California’s $20 Minimum Wage Law Leads To Nearly 10,000 Job Losses In Restaurant Industry

California Governor Gavin Newsom’s $20 minimum wage law, which took effect on April 1, has resulted in the loss of nearly 10,000 jobs in the state’s restaurant industry. Struggling franchises have been forced to cut labor and increase prices to survive the costly wage hike, leading to mass layoffs and a decrease in consumer spending.

Tom Manzo, president and founder of the California Business and Industrial Alliance, criticized state lawmakers for living in a “fantasy land” when they believed that minimum wage increases would benefit workers and businesses. He revealed that since the law took effect, nearly 10,000 people in the restaurant industry have lost their jobs, stating, “California businesses have been under total attack and total assault for years. It’s just another law that puts businesses in further jeopardy.”

Well-known fast food chains, such as McDonald’s, Burger King, and In-N-Out Burger, have had to raise prices to compensate for the increased labor costs. Many were forced to reduce employee hours, and some even transitioned to automation. Manzo pointed out that fast food is meant to be a “starter industry” for young workers to learn good work ethic, not a long-term, high-paying job.

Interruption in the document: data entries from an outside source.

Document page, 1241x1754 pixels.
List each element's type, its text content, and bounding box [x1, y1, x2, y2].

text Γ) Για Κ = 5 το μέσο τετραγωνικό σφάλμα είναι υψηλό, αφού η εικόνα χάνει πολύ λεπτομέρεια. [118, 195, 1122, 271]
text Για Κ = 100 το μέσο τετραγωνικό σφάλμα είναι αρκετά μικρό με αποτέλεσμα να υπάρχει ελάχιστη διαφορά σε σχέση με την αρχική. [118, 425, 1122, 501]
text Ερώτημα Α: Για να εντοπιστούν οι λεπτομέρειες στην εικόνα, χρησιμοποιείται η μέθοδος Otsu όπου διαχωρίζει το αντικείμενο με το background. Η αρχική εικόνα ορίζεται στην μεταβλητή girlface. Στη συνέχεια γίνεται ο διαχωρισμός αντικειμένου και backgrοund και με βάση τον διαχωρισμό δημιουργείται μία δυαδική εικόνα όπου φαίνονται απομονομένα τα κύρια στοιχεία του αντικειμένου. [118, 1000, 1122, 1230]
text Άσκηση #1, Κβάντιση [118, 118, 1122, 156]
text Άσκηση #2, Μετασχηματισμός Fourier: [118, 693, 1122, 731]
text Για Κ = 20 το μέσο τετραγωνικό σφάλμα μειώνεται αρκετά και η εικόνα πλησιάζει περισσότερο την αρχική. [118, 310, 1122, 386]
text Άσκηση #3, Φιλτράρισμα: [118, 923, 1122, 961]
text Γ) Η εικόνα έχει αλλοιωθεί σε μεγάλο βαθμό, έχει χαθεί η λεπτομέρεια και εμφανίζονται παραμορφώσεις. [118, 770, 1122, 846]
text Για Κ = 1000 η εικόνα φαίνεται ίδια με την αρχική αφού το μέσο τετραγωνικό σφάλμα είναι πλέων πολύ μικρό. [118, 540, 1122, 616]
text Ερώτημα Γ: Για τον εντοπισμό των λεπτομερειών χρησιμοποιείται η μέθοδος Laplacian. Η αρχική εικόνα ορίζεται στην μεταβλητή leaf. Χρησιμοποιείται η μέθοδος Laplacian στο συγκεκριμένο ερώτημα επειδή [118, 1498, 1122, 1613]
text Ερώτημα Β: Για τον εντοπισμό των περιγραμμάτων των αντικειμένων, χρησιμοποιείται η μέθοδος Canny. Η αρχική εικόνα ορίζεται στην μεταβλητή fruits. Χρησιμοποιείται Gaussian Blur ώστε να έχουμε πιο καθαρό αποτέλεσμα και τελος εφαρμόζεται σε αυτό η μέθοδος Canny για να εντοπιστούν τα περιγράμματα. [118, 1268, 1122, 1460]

The first major chain to be affected by the new regulation was Rubio’s California Grill, which closed 48 of its approximately 134 locations just one month after the law took effect, citing the state’s “increasing cost of doing business.” On Wednesday, the chain filed for bankruptcy. Fosters Freeze, another fast food chain, also closed its Fresno location due to financial difficulties related to paying employees higher wages.